Exchange rate of the British pound towards the euro


The prudence linked to the latest fluctuations of the pound is linked to the fact that the British Parliament will have to vote on the deal, reached on Saturday 19 October.
The outcome of the vote is uncertain, because the Labor, the Scottish nationalists and the Democratic Unionist Party of Northern Ireland do not seem willing to vote in favor of the deal reached. The financial markets seem therefore to have bet, but with prudence, on a parliamentary vote favorable to the deal.

Unlike the Pound, the week ended with yet another depreciation of the Norwegian Krone, which reached 10.22 crowns against the euro. In one week, the crown depreciated by almost 2%; in a month of over 3%; in a year of 8%. All analysts are wondering what are the determinants that have been weakening the Norwegian Krone for several months. The most accredited are:

  1. a historical weakness of the currency in phases of high global uncertainty;
  2. the high weight in the stock market of companies, whose results are linked to the price of oil.

Exchange rate of the Norwegian Krone towards the euro

However, many doubts remain, because in the face of these factors of depreciation, there are other factors that should, conversely, lead to an appreciation of the Krone. Between these:

  1. relatively high interest rates, increased during this year from 0.8 to 1.5;
  2. GDP growth close to 2% this year and expected at 2.4% for 2020;
  3. a largely positive current account balance, close to 7% of GDP.
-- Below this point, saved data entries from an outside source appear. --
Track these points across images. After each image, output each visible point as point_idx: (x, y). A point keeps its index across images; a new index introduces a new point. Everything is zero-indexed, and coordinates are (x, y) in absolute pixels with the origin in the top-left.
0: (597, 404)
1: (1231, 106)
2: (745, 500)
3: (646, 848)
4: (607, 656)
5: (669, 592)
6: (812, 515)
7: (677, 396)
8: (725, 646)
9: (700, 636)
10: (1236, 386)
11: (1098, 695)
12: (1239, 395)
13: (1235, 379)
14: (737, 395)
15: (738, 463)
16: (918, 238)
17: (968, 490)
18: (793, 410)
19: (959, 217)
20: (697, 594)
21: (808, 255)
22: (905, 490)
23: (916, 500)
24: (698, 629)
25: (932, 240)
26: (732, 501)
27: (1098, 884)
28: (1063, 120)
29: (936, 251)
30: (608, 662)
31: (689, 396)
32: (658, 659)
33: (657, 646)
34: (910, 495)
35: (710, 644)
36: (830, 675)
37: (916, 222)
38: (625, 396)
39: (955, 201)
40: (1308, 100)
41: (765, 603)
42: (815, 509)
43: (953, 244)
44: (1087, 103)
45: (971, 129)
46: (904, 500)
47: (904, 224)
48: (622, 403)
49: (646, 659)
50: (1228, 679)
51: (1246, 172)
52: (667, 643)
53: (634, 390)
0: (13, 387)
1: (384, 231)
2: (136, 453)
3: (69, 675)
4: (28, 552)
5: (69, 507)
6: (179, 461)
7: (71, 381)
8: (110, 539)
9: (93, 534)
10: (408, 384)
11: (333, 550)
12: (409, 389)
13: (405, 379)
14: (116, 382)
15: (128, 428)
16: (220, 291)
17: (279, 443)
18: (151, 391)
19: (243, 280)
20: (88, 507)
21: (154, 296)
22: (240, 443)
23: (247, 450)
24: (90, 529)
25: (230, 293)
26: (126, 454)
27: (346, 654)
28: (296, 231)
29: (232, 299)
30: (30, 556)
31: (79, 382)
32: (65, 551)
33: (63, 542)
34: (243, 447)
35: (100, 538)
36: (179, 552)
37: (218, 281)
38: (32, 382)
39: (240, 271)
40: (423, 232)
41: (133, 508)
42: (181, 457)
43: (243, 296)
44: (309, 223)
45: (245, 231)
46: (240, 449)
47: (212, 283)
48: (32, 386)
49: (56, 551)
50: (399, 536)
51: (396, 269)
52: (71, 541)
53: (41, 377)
Probably a non-marginal cause of the changes in the Norwegian Krone are the operations carried out by Norway's Government Pension Fund Global (the largest pension fund in the world), managed by the Central Bank of Norway. For several years, the value of the assets managed by the fund has exceeded 1000 billion dollars. The weight that the fund has on the Norwegian economy and on the balance of payments is evident if we consider that both the current account balance and the stock of Norway's foreign reserves have a level of a few tens of billions of dollars.